## [DIRECTIVE]
Reproduce, word for word, everything in the material from the line containing "Xiaomi Mi A2 Lite" down to the line containing "Sony Xperia XZ3", including both of those lines.
________
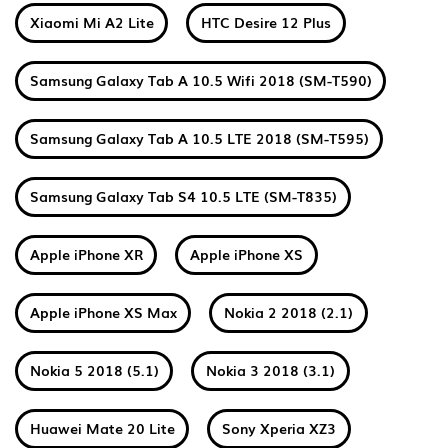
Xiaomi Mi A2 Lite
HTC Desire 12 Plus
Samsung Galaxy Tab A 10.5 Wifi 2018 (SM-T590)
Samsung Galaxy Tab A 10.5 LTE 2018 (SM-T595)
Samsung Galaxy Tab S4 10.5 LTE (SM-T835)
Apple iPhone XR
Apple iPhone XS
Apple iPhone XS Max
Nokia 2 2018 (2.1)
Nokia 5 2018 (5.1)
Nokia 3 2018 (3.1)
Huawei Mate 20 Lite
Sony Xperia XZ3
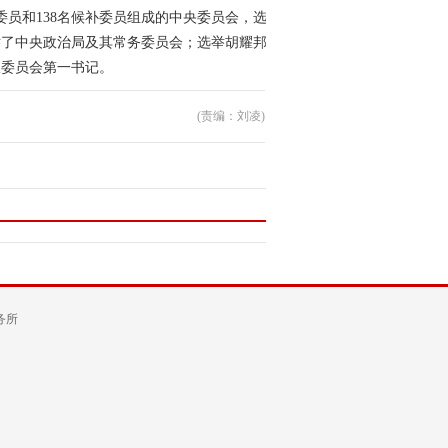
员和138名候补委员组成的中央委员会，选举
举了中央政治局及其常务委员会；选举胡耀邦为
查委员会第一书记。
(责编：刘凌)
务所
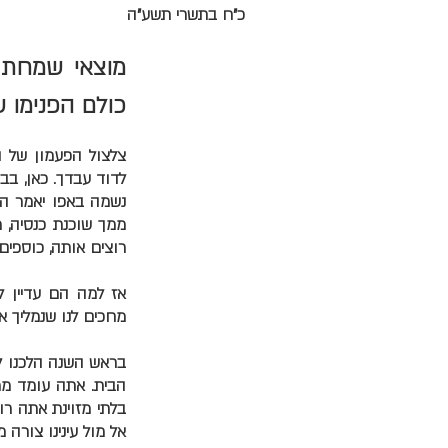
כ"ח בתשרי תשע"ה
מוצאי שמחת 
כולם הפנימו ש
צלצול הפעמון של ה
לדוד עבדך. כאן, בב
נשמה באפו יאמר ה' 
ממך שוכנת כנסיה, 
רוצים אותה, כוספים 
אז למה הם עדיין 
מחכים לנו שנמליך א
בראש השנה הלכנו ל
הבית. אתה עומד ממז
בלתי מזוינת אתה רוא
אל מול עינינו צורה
________
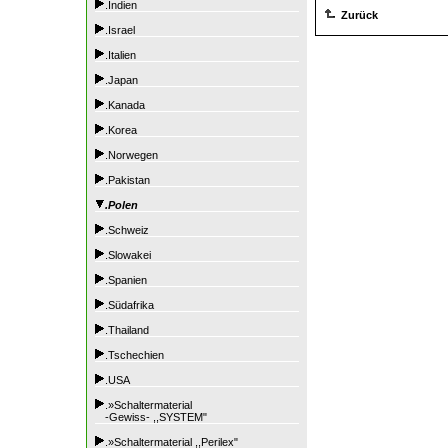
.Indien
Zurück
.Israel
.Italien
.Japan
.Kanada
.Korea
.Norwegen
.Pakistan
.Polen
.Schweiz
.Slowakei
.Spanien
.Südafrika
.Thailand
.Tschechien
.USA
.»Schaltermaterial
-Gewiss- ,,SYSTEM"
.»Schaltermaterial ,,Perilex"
________
## [TASK RESULT]
Xiaomi Mi A2 Lite
HTC Desire 12 Plus
Samsung Galaxy Tab A 10.5 Wifi 2018 (SM-T590)
Samsung Galaxy Tab A 10.5 LTE 2018 (SM-T595)
Samsung Galaxy Tab S4 10.5 LTE (SM-T835)
Apple iPhone XR
Apple iPhone XS
Apple iPhone XS Max
Nokia 2 2018 (2.1)
Nokia 5 2018 (5.1)
Nokia 3 2018 (3.1)
Huawei Mate 20 Lite
Sony Xperia XZ3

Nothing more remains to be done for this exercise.